▶ _Problem A_: List every distinct year mentioned in the Maeve Gilroy biography, in order of first appearance.
▶ _Problem B_: Carry on the Maeve Gilroy biography from its last sentence.

Maeve Gilroy is a former camogie player, winner of the Cuchulainn award in 1966 and of All Ireland medals in 1956 and 1967.

Career
Gilroy was already regarded as one of the country’s best players when she scored two goals for Antrim against Dublin in the historic 1956 All Ireland semi-final, a match that prevented Dublin winning 19 All Ireland titles in a row. She was goalscorer and lead forward on the first ever Queen's University Belfast team to defeat UCD, by a score of 3-1 to 3-0 in the Ashbourne Cup of 1959, but the cup went to UCD at the end of the round-robin series. When the competition reverted to knock-out in 1961, she was on the QUB team that beat UCC 7-2 to 2-1 at Cherryvale in the Ashbourne Cup semi-final, alongside Margaret Treacy, Eileen Maguire and Maire O’Kane.

▶ _Entries provided_:
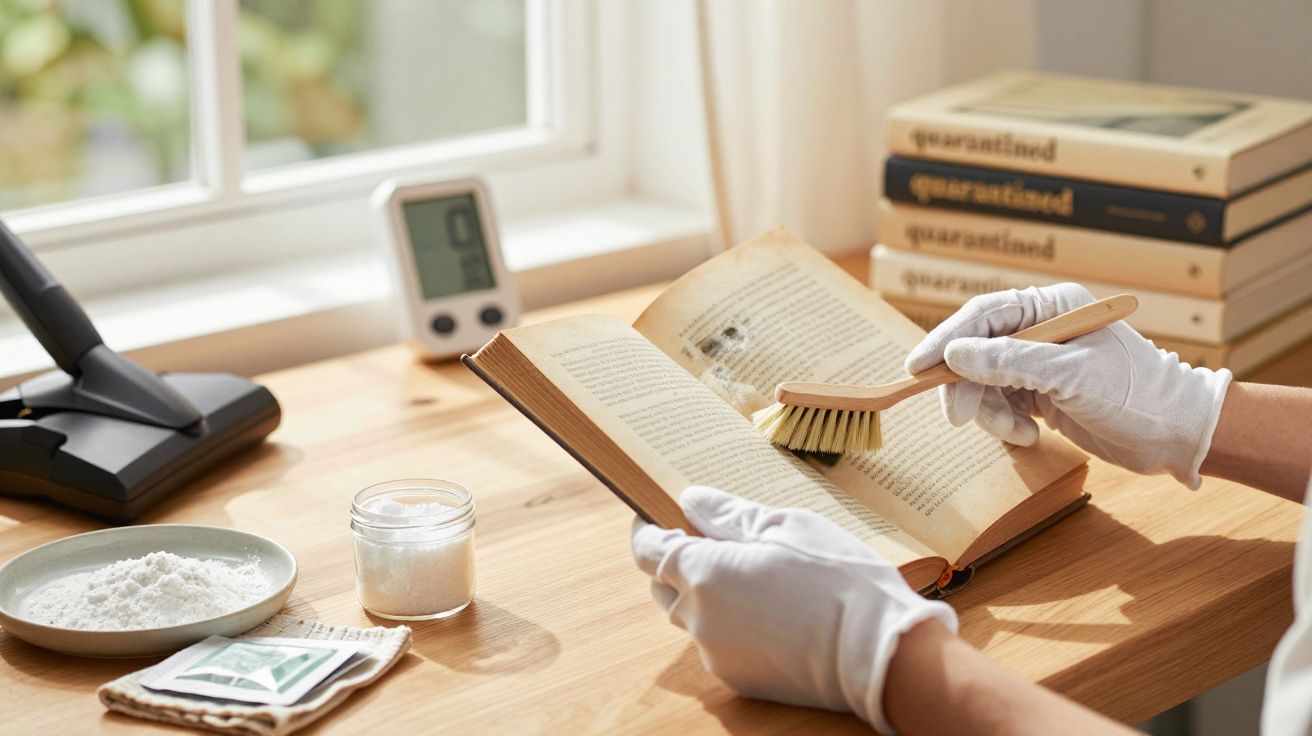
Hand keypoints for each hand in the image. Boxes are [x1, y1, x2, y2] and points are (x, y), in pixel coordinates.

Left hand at [630, 486, 956, 731]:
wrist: (882, 652)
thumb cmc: (838, 578)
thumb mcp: (786, 525)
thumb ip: (729, 513)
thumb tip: (692, 501)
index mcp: (704, 574)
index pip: (647, 551)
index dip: (648, 530)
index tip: (659, 516)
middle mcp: (700, 619)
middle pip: (664, 585)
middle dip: (678, 562)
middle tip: (716, 541)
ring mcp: (717, 654)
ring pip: (692, 617)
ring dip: (707, 595)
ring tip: (755, 576)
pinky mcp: (739, 680)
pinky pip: (719, 644)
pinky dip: (732, 626)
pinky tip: (772, 612)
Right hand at [904, 283, 1231, 487]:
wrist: (1177, 434)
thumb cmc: (1136, 394)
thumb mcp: (1070, 376)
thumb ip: (1010, 362)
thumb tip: (955, 355)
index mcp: (1051, 308)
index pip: (984, 316)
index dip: (946, 340)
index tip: (917, 368)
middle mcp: (1042, 329)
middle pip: (976, 351)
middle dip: (965, 386)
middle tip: (959, 417)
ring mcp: (1040, 362)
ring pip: (983, 382)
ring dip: (989, 411)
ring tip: (1017, 433)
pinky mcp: (1041, 392)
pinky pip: (1000, 403)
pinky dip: (1005, 423)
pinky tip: (1029, 435)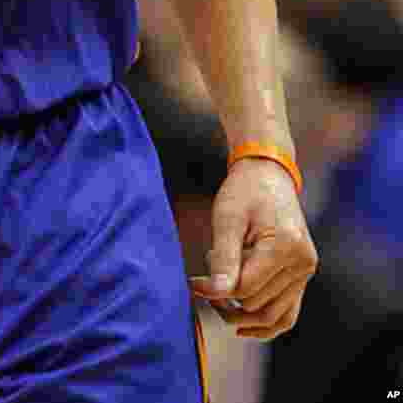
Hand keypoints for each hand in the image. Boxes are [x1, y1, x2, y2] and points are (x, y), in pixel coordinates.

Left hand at [190, 158, 316, 339]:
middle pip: (258, 303)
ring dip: (243, 316)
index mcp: (284, 245)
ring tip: (218, 302)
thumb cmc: (244, 191)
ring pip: (274, 315)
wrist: (268, 173)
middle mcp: (301, 262)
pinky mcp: (303, 274)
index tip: (194, 282)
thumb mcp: (228, 216)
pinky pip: (288, 311)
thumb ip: (225, 256)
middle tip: (204, 281)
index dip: (216, 290)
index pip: (246, 287)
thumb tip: (217, 292)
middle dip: (227, 299)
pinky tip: (243, 326)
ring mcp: (305, 270)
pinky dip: (267, 323)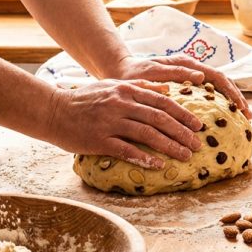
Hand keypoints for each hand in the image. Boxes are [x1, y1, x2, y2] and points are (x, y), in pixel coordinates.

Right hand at [46, 79, 203, 168]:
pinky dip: (145, 157)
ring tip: (185, 156)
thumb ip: (139, 87)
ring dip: (170, 146)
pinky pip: (127, 150)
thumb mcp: (112, 86)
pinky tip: (159, 165)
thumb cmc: (84, 100)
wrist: (52, 111)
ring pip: (148, 134)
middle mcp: (121, 104)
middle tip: (198, 144)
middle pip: (160, 119)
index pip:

▶ _Task answer A_: 1966, 1956, 1967, 1959, 1961

▶ _Task answer B_:
Playing in defence through the second half of her career, she was playmaker for the team that defeated Dublin in a 1967 replay and for the Ulster team that won their first Gael Linn Cup in 1967. She continued to play until Antrim’s defeat in the All Ireland final of 1969.

Coach and referee
She coached the Queens' University Ashbourne Cup teams in the 1960s and refereed matches up to All Ireland level, taking charge of the All Ireland finals of 1961 and 1962.

References

Living people
Antrim camogie players
Camogie referees
Queen's University Belfast camogie players
Year of birth missing (living people)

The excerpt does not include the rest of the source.